2. Serangan Mendadak
Menjelang tengah hari, kelompok kecil ini nekat menyerang. Di sinilah keberanian Aman Dimot kembali terlihat. Ia maju mendekati truk dan tank Belanda, memutus rantai logistik musuh. Saksi mata menyebut peluru dan pedang Belanda tidak mampu melukainya, sehingga membuat pasukan kolonial panik.
3. Menolak Mundur
Ketika situasi semakin tidak seimbang, Teungku Ilyas memerintahkan mundur. Namun Aman Dimot menolak. Ia memilih bertahan bersama dua rekannya, Pang Ali Rema dan Pang Edem. Pertempuran jarak dekat tak terhindarkan. Dua rekannya gugur, sementara Aman Dimot terus melawan meski kelelahan dan terluka.
4. Akhir yang Mengenaskan
Menjelang petang, Belanda berhasil menangkapnya dalam keadaan lemah. Di sinilah tindakan brutal terjadi. Tentara Belanda dilaporkan memasukkan granat ke mulut Aman Dimot hingga meledak. Untuk memastikan ia tewas, tubuhnya kemudian dilindas tank berkali-kali.

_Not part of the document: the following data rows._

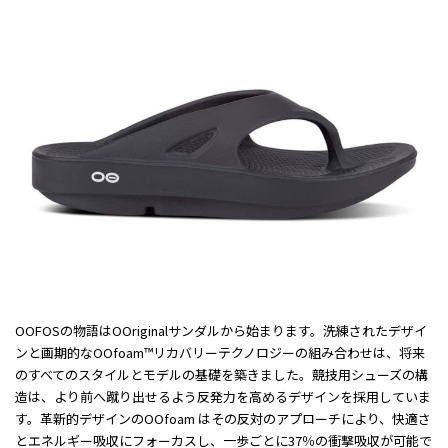
OOFOSの物語はOOriginalサンダルから始まります。洗練されたデザイ
ンと画期的なOOfoam™リカバリーテクノロジーの組み合わせは、将来
のすべてのスタイルとモデルの基礎を築きました。競技用シューズの構
造は、より前へ蹴り出せるよう反発力を高めるデザインを採用していま
す。革新的デザインのOOfoam はその反対のアプローチにより、快適さ
とエネルギー吸収にフォーカスし、一歩ごとに37％の衝撃吸収が可能で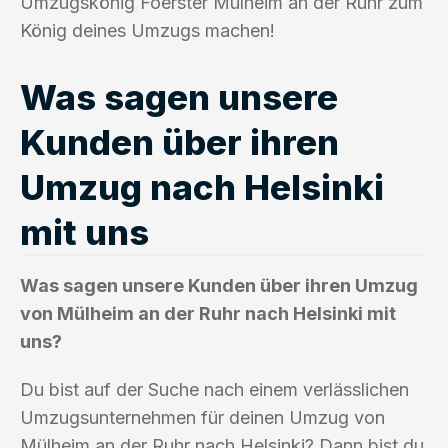
Umzugskönig Foerster Mülheim an der Ruhr zum
König deines Umzugs machen!
Was sagen unsere
Kunden über ihren
Umzug nach Helsinki
mit uns
Was sagen unsere Kunden über ihren Umzug
von Mülheim an der Ruhr nach Helsinki mit
uns?
Du bist auf der Suche nach einem verlässlichen
Umzugsunternehmen für deinen Umzug von
Mülheim an der Ruhr nach Helsinki? Dann bist du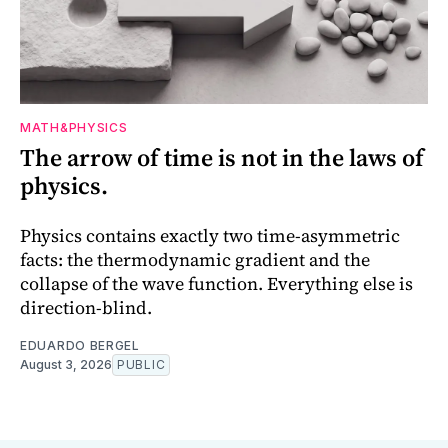
MATH&PHYSICS
The arrow of time is not in the laws of
physics.
Physics contains exactly two time-asymmetric
facts: the thermodynamic gradient and the
collapse of the wave function. Everything else is
direction-blind.
EDUARDO BERGEL
August 3, 2026
PUBLIC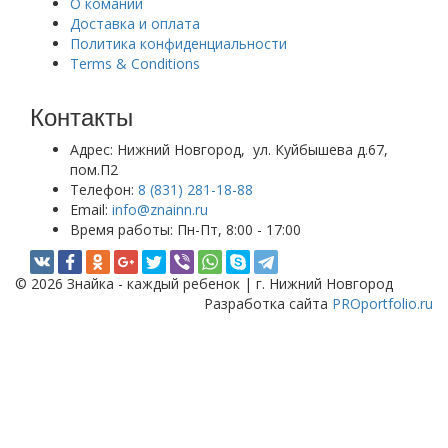
О комании
Доставка и оплата
Политика конфиденциальности
Terms & Conditions
Контакты
Адрес:
Нижний Новгород, ул. Куйбышева д.67,
пом.П2
Телефон:
8 (831) 281-18-88
Email:
info@znainn.ru
Время работы:
Пн-Пт, 8:00 - 17:00
© 2026 Знайка - каждый ребенок | г. Нижний Новгород
Разработка сайта
PROportfolio.ru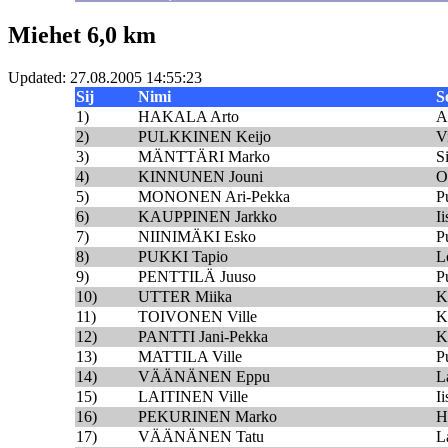
Miehet 6,0 km
Updated: 27.08.2005 14:55:23
Sij
Nimi
S
1)
HAKALA Arto
A
2)
PULKKINEN Keijo
V
3)
MÄNTTÄRI Marko
S
4)
KINNUNEN Jouni
O
5)
MONONEN Ari-Pekka
P
6)
KAUPPINEN Jarkko
I
7)
NIINIMÄKI Esko
P
8)
PUKKI Tapio
L
9)
PENTTILÄ Juuso
P
10)
UTTER Miika
K
11)
TOIVONEN Ville
K
12)
PANTTI Jani-Pekka
K
13)
MATTILA Ville
P
14)
VÄÄNÄNEN Eppu
L
15)
LAITINEN Ville
I
16)
PEKURINEN Marko
H
17)
VÄÄNÄNEN Tatu
L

Aman Dimot gugur pada hari itu juga, dengan cara yang meninggalkan luka sejarah yang panjang.
5. Warisan Perjuangan
Jenazahnya semula dimakamkan di Rajamerahe, sebelum akhirnya dipindahkan ke Taman Makam Pahlawan Kabanjahe. Sampai hari ini, masyarakat Aceh masih mendorong agar Aman Dimot diberi gelar Pahlawan Nasional, sebagai pengakuan atas keberanian dan pengorbanannya.
Kisahnya menjadi pengingat bahwa perjuangan kemerdekaan bukan hanya tentang kemenangan, tetapi juga tentang mereka yang memilih tetap berdiri meski peluangnya nyaris tak ada.